FanDuel - WFBC

April 10, 2014

Exceptionally Small Crowds Greet New Baseball Season: The New York Times has a 10-photo slideshow today with tens of thousands of fans disguised as empty seats at Major League ballparks in Kansas City, Cleveland, Toronto, Miami and New York City. The paper calls the attendance, even for the spring when colder weather keeps some fans at home, "especially bleak."

posted by rcade to baseball at 01:28 PM - 12 comments

In related news, Monday's Astros game on Comcast Sports Houston drew a 0.0 rating.

posted by rcade at 02:02 PM on April 10

Of course they show Blue Jays/Astros series, and not the 132,000+ that showed up for the three game series against the Yankees last weekend.

Now, it would probably be interesting to do a straight comparison between 2013 and 2014, right?

Attendance is down a whopping 204 people per game (as of games played on April 9th).

Begin panicking!

posted by grum@work at 02:20 PM on April 10

Reported attendance is based on ticket sales.

Which raises the question of why people are buying tickets and not going. I'd love me some Major League Baseball closer than 210 miles away.

posted by rcade at 02:48 PM on April 10

If you're doing the math (and you know I am), that's a difference of around 0.68% between 2013 and 2014. That's not close to being above statistical noise.

posted by grum@work at 02:48 PM on April 10

Without looking at any numbers, this does feel like a story that's trotted out every year. And trying to discern a trend after 3 series have been played is meaningless: you play the Red Sox and Yankees in 2013, you play KC and Florida in 2014 . . . there's going to be a difference.

Which raises the question of why people are buying tickets and not going.

How many season ticket holders make all 81 games? This story would be more compelling if the weather were nicer.

posted by yerfatma at 02:55 PM on April 10

Guaranteed stories for the early part of the MLB season:

1) Home runs are [up/down] X% since last year at this time. Steroid testing [is/isn't] working!

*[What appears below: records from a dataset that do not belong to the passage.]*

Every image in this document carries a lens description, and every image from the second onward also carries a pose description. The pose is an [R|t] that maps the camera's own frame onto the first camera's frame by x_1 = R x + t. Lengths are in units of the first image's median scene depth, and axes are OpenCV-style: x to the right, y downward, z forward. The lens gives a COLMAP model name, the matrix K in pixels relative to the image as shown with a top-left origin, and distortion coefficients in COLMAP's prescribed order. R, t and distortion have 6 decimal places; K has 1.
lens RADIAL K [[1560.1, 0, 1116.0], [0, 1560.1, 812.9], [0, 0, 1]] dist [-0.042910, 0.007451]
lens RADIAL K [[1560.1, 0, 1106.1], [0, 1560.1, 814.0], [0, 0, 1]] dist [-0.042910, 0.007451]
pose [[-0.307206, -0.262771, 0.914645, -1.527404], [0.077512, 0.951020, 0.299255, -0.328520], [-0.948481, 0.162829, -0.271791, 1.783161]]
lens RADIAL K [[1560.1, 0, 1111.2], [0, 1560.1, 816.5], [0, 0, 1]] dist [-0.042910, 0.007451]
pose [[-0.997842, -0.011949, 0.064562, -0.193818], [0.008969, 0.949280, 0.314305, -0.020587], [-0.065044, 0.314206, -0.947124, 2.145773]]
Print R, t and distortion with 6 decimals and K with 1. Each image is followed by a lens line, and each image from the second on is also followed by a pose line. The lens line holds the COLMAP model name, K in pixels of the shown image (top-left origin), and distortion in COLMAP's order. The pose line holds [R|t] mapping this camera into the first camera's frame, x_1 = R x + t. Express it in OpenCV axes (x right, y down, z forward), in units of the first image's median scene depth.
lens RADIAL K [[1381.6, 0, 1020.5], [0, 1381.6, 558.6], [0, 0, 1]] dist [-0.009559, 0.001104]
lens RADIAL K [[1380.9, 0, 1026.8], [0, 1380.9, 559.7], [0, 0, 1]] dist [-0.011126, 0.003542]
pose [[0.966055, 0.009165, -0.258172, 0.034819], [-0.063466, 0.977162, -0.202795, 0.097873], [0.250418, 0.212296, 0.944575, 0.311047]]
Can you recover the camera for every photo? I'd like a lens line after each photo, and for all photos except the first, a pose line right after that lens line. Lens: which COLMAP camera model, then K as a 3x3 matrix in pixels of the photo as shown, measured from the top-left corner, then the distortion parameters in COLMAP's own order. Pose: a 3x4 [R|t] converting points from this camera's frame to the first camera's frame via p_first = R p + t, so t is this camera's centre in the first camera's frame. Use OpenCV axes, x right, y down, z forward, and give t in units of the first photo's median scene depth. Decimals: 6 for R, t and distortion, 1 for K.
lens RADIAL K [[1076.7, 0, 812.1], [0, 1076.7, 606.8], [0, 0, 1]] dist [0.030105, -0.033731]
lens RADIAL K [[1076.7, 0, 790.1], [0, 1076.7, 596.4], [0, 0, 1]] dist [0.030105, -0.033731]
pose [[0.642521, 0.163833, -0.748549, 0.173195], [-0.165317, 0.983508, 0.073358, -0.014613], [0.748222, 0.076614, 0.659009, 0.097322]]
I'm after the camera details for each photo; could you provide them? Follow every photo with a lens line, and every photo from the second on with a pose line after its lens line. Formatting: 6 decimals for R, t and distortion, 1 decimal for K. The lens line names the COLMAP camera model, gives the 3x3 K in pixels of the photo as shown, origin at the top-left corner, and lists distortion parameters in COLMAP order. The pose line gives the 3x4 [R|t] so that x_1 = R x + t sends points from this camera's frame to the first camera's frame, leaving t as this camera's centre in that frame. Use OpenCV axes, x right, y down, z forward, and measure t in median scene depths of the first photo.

2) Attendance is [up/down] X% since last year at this time. Steroid stories [are/aren't] bothering fans!

3) Player X is doing a lot [better/worse] than last year at this time. [He's in the [best/worst] shape of his career!]/[He's definitely [on/off] steroids now!]

posted by grum@work at 03:26 PM on April 10

Padres had record attendance on their opening day this year (108% of capacity or something), so they're bucking the trend. Of course, it was a Sunday game against the Dodgers.

posted by LionIndex at 04:56 PM on April 10

I would welcome any indication that MLB (or the NFL, NBA, or NHL) is in economic decline, but I'm not holding my breath.

The last time I held my breath was when A-Rod did his own deal with the Yankees and kicked Scott Boras to the sideline. My thought was that Boras might have been on the verge of having the Senator McCarthy moment that he so richly deserved. But it was not to be. The serpent thrives on.

Whatever is going to happen with the economics of major league sports will happen when it happens. In the meantime, they don't have any of my money.

posted by beaverboard at 06:57 PM on April 10

Baseball is becoming one-dimensional. All position players think they are home run hitters, and the days of players knowing how to actually hit, especially hit to all fields, is practically gone. I can't believe the number of shifts defenses play against opposing lineups this year. Everyone from outfielders and first basemen to shortstops have drastic shifts put on against them, leaving half the field wide open. They ignore this, however, swing from their heels, and try to hit through the shift. Starting pitchers fan at least 10 batters per game because contact hitting is a lost art.

It's all making an already slow game very boring. Not a great scenario to attract fans.

posted by dyams at 09:17 PM on April 10

Baseball is becoming one-dimensional. All position players think they are home run hitters

Grum, you forgot one of the stories for your list!

posted by yerfatma at 09:43 PM on April 10

Baseball is becoming one-dimensional. All position players think they are home run hitters, and the days of players knowing how to actually hit, especially hit to all fields, is practically gone.

Wholeheartedly disagree. There have always been dead pull hitters, and there are still an exceptional number of truly pro hitters. Guys like Cabrera, Pedroia, Trout, McCutchen, Jeter, Posey, Votto, Cano, Molina - they all go the other way.

Jack Clark existed 20 years ago. The defences have shifted, but not because there are more pure pull hitters, but they've adjusted how they play 'em. The league average since 1972 has fluctuated between .255-.275, and while we're currently at a .256, you have to also take into account that the defences are much improved and players are more athletic today than ever.

posted by dfleming at 07:10 AM on April 11

I have to disagree: I think Jack Clark was a virus and the idea of "existence" isn't so cut and dried as you suggest.